At the end of the day, what I care about is not so much the time itself, but the loss of focus and flow of the work day. You can sort of get the time back by working extra later or on a different day, but it’s a lot harder to get that focus back. And focus is absolutely necessary for me to produce quality work.
So here is how I deal with engaging in social events during the week:
- I say no to most of the social invitations. I might say yes to 1 event per week, but usually no more than that. I let the person know I appreciate being asked but can’t make it.
- I schedule the social events in advance. While I say no to most invitations (especially last minute ones), it doesn’t mean I don’t want to see my friends! It typically means no I can’t do it then. I make sure we plan a get together for a future date and get it on my calendar in advance so I can plan around it. My regular sabbatical weeks are great for scheduling get-togethers with friends!

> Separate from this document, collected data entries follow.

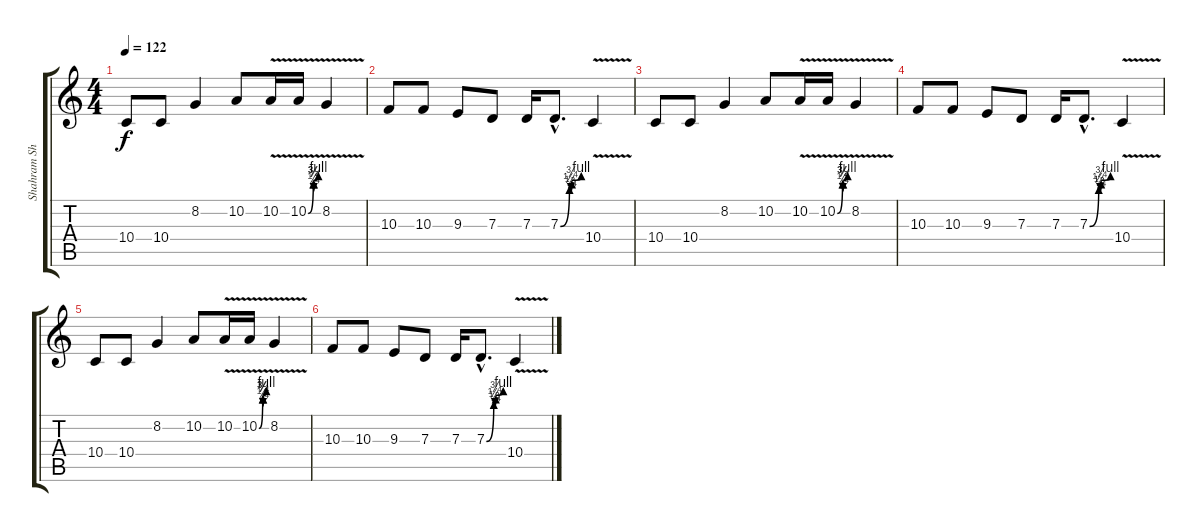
\track ("Shahram Sherbaf" "Shahram Sh") {instrument lead8bassandlead}
\staff {score tabs}
\tuning (E4 B3 G3 D3 A2 E2) {hide}
\ts (4 4)
\tempo 122
\clef g2
\ks c
10.4.8{dy f instrument lead8bassandlead} 10.4.8 8.2.4 10.2.8 10.2{v}.16 10.2{be (custom 0 0 30 3 32 1 34 3 60 4) v}.16 8.2{v}.4 |
10.3.8 10.3.8 9.3.8 7.3.8 7.3.16 7.3{be (custom 0 0 26 2 30 1 33 3 60 4) hac}.8{d} 10.4{v}.4 |
10.4.8 10.4.8 8.2.4 10.2.8 10.2{v}.16 10.2{be (custom 0 0 30 3 32 1 34 3 60 4) v}.16 8.2{v}.4 |
10.3.8 10.3.8 9.3.8 7.3.8 7.3.16 7.3{be (custom 0 0 26 2 30 1 33 3 60 4) hac}.8{d} 10.4{v}.4 |
10.4.8 10.4.8 8.2.4 10.2.8 10.2{v}.16 10.2{be (custom 0 0 30 3 32 1 34 3 60 4) v}.16 8.2{v}.4 |
10.3.8 10.3.8 9.3.8 7.3.8 7.3.16 7.3{be (custom 0 0 26 2 30 1 33 3 60 4) hac}.8{d} 10.4{v}.4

- I schedule my events early in the morning or later in the afternoon. I usually like to schedule something at either the beginning of the day or later in the afternoon so my work day and focus won’t have to be broken up too much.
- I combine the event with other business-related errands. I do this often when I’m needing to go out of my immediate neighborhood to see someone during my work day. I try to hit the art supply or hardware store or get done other business-related errands while I’m out and about.
- I combine multiple social events in one day. It’s similar to my point above, but if I’m driving somewhere to see a friend, I’ll see if there is anyone else I’d like to see in that area. I might see someone for lunch, and then invite someone else to have coffee with me afterwards etc.
- Enjoy your time with friends when you’re with them. Once I’m there with my friends, I try to be present with them as much as possible. There is no point in worrying about the work you’re not getting done or the focus you’re losing at that point. Nobody forced you to do this, so let it go and enjoy the here and now with the people you love!
Ok friends, I hope you find these tips helpful! The most important thing for me to remember when I feel discouraged by someone’s comments or behavior is to just appreciate the privilege I have to be able to follow my passion and having people in my life who care about my well-being.
The negative voice I’m hearing is mostly a reflection of my own insecurity. Life is much more enjoyable when you’re kind to yourself and replace the negative voice with the positive one ❤
Know that your art creates value for lots of people even if you’re not making money yet!